• **Extracted text**:
· · · · ·

Highlights from the interview

Kenaw Gabreselassie - Save the Children Coordinator for SUN CSA Ethiopia.

Conducted on the 29th September 2016

Advocacy: Strongest area of intervention

On the National Food security and Nutrition Policy

“Policy, data collection and sharing, Multi Sectoral Platform would have a place in our advocacy work. As SUN CSA- an advocacy platform we have been closely working with government in trying to shape what the government… …… support ….nutrition interventions…” Kenaw Gabreselassie

“In collaboration with Save the Children UK, we have recently developed an advocacy strategy for our future initiative and engaged all our members to participate in the development, content, design and identifying key objectives we want to achieve in the future for this country”. Kenaw Gabreselassie

Data collection: Second strongest area of intervention

“…. 5-6 months ago we organised a story documentation work at community level…. We travelled to localities where good works are going on around nutrition….to tackle malnutrition…….at community level, …we travelled to smaller localities and collected good stories around these and planned to share with other localities.”

· · · · ·

• **Provided data**:
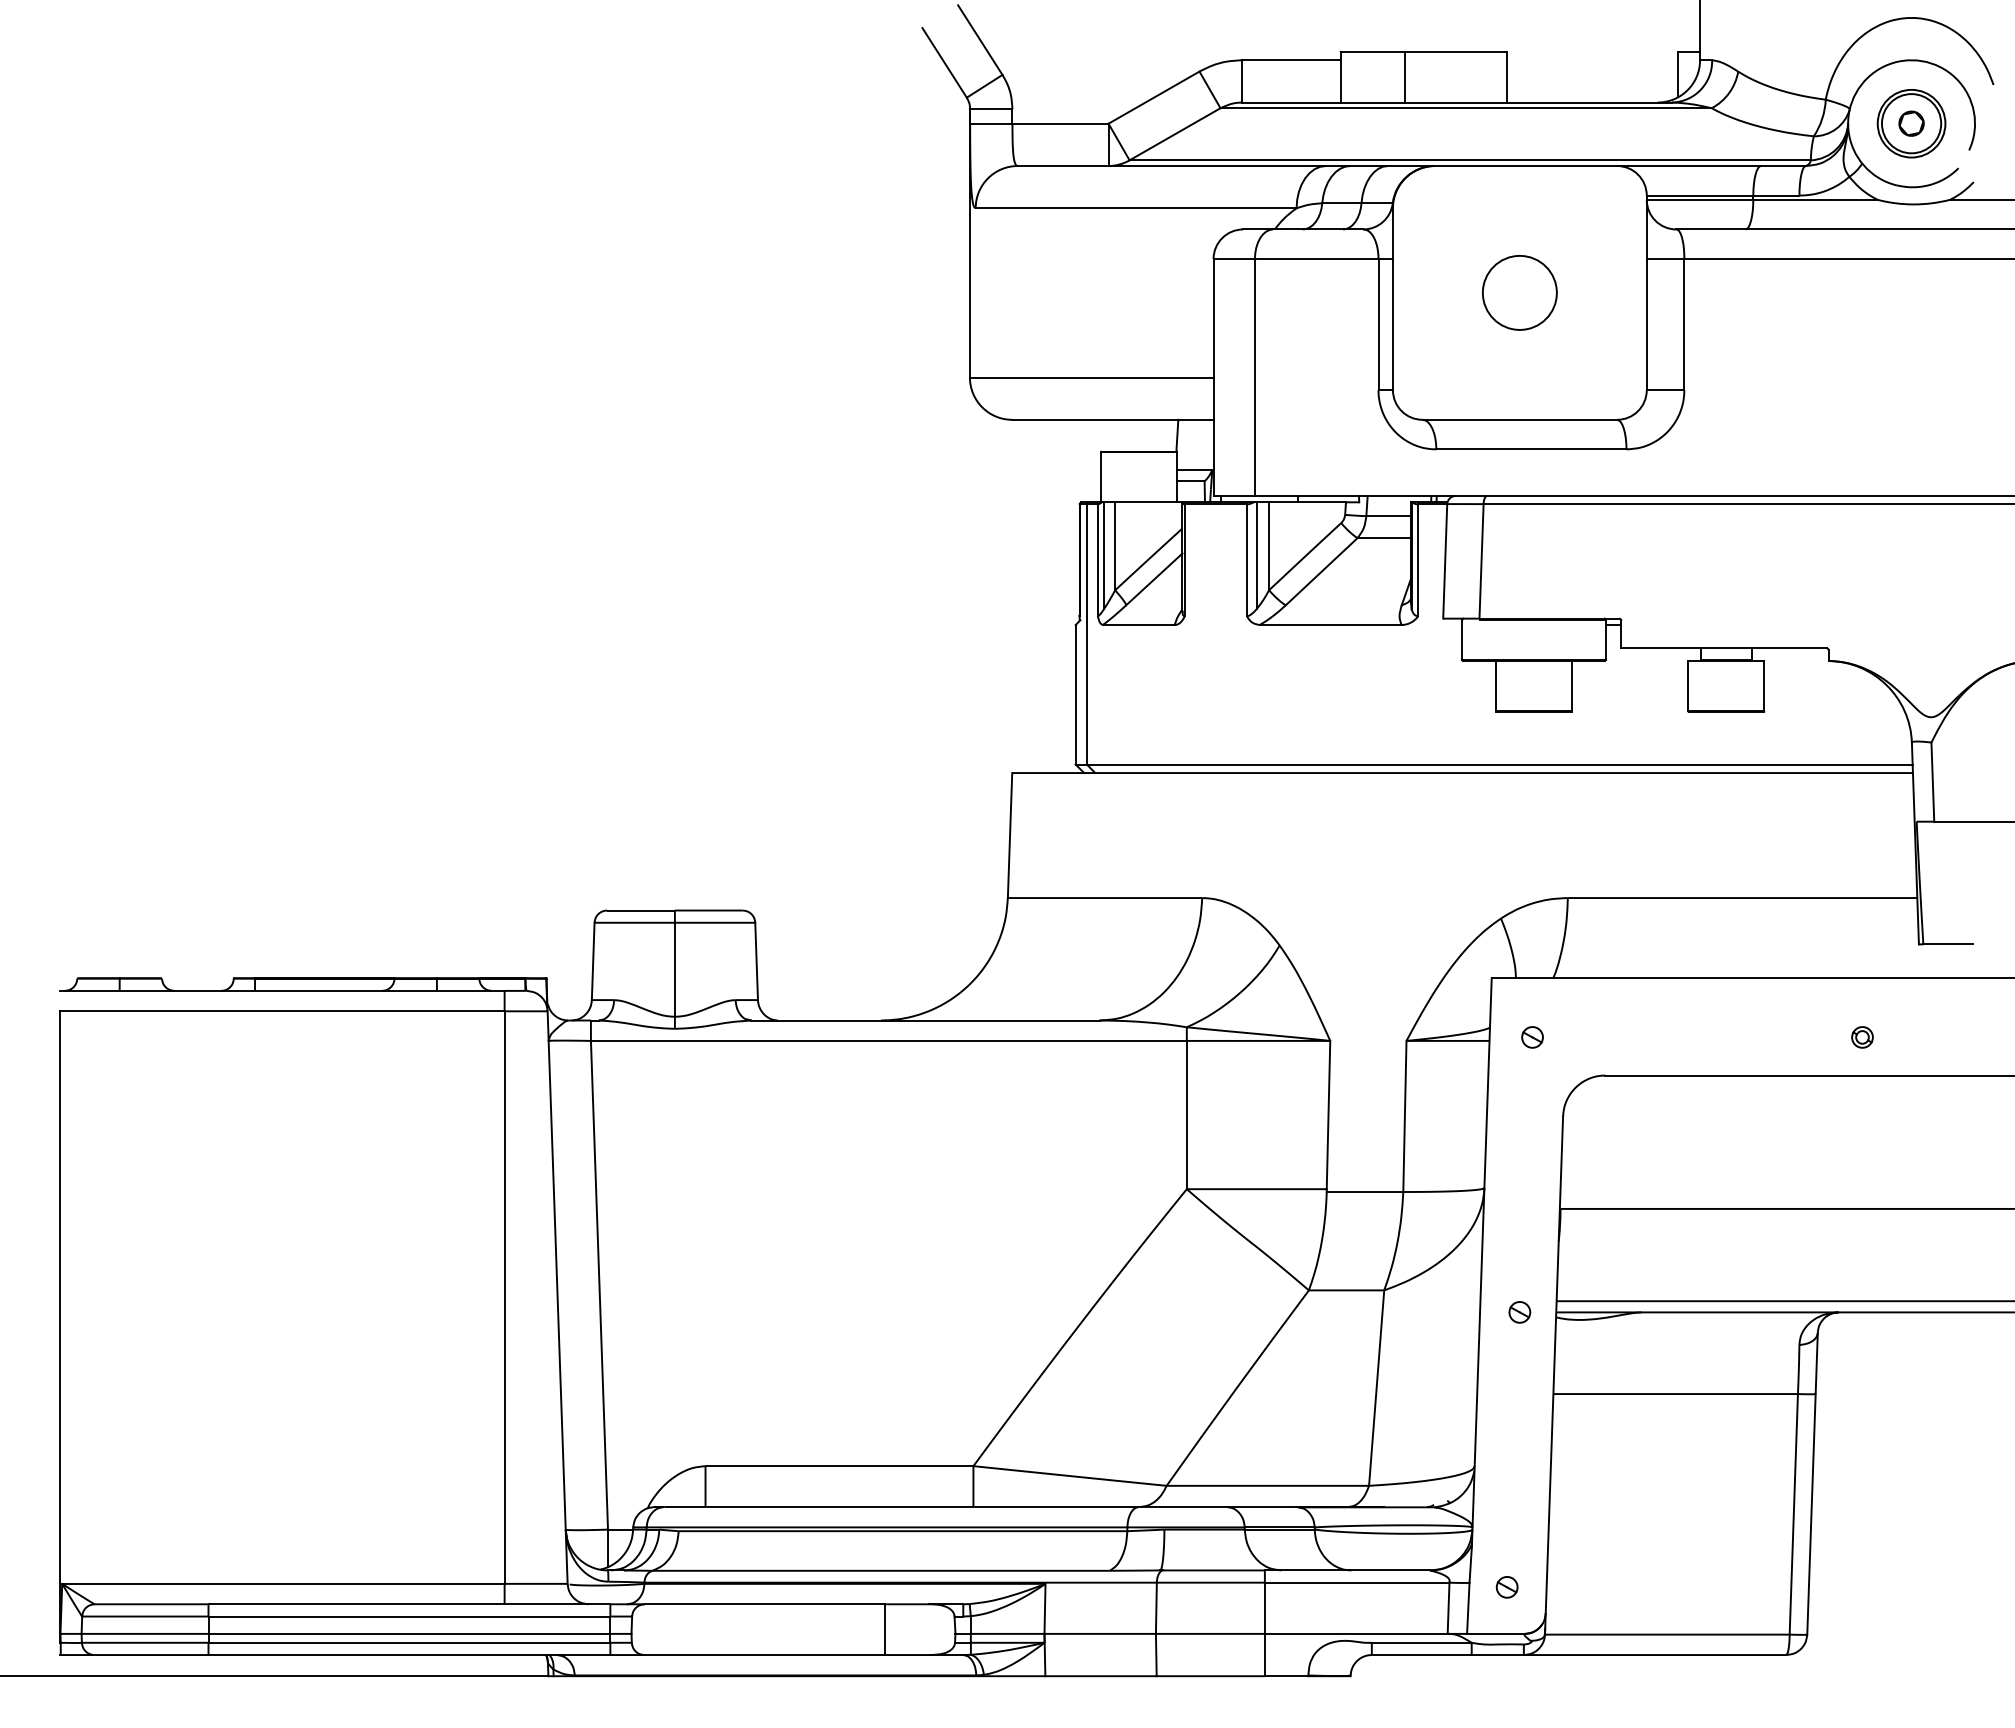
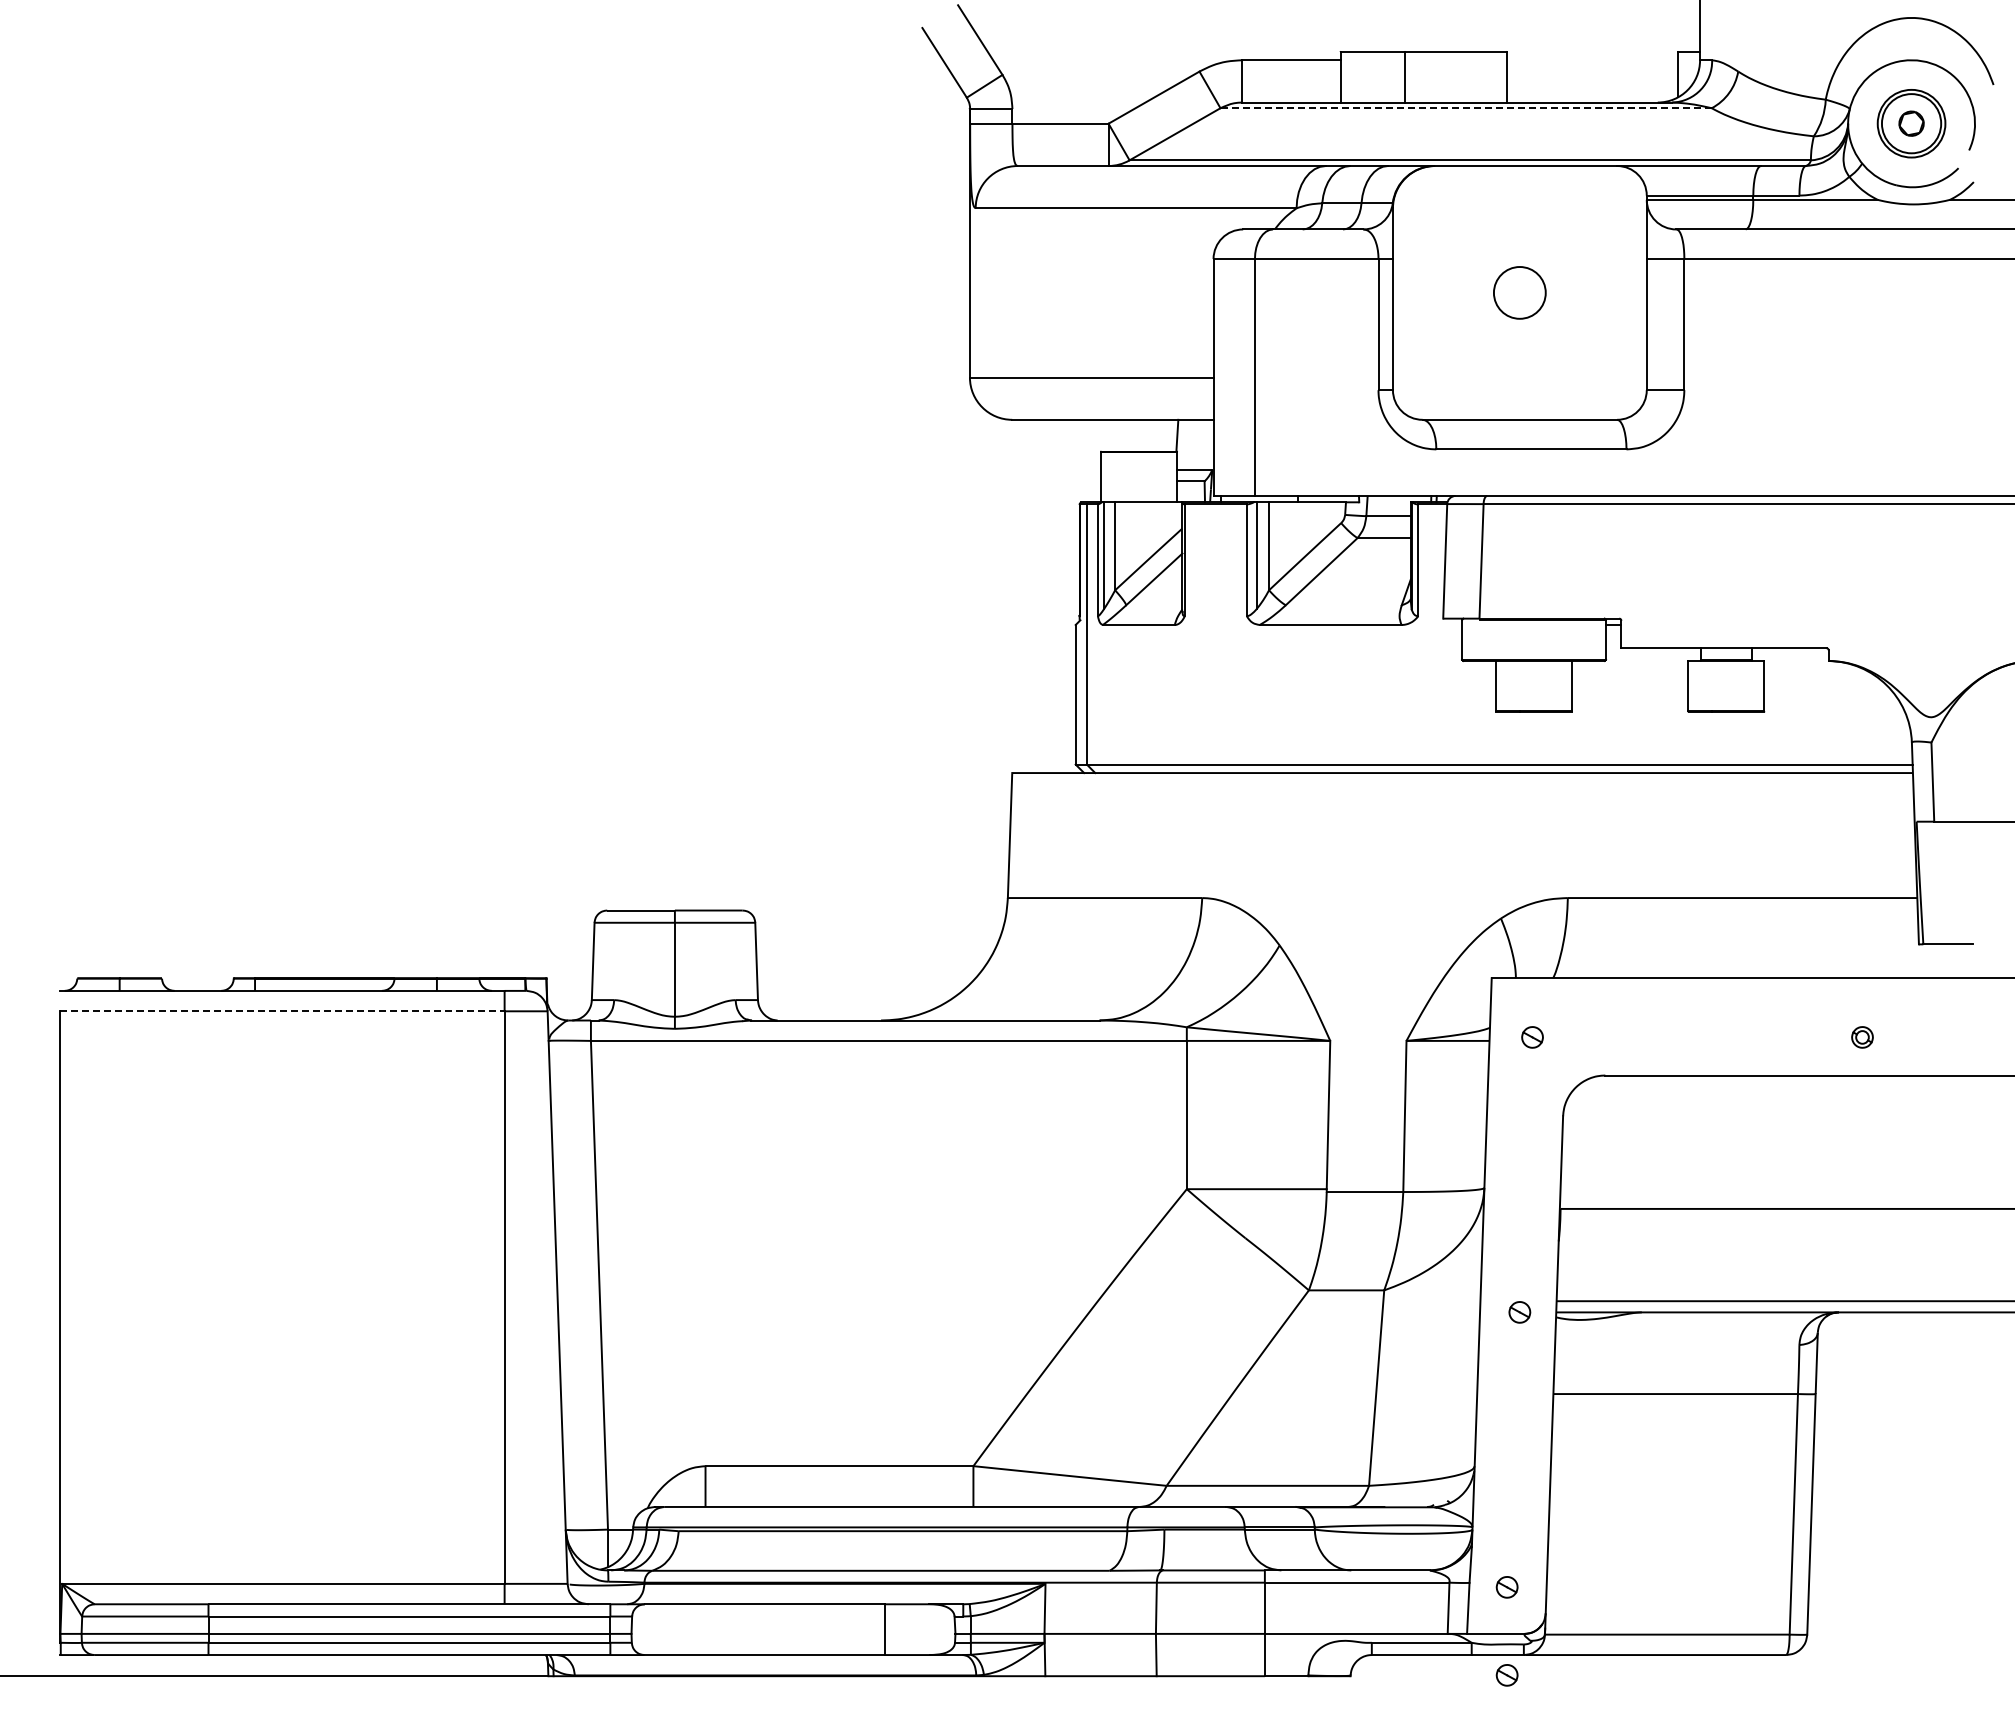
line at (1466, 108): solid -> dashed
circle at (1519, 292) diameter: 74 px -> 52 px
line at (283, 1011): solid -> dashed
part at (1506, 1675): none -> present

· · · · ·

• **Brief**:
Summarize the interview highlights above in two sentences.

• **Answer**:
In an interview on September 29, 2016, Kenaw Gabreselassie, Save the Children Coordinator for SUN CSA Ethiopia, named advocacy as the strongest area of intervention and said that, in collaboration with Save the Children UK, they had recently developed an advocacy strategy with all members taking part. Data collection was named the second strongest area, including story documentation work organized at community level 5-6 months earlier to collect good stories around nutrition and share them with other localities.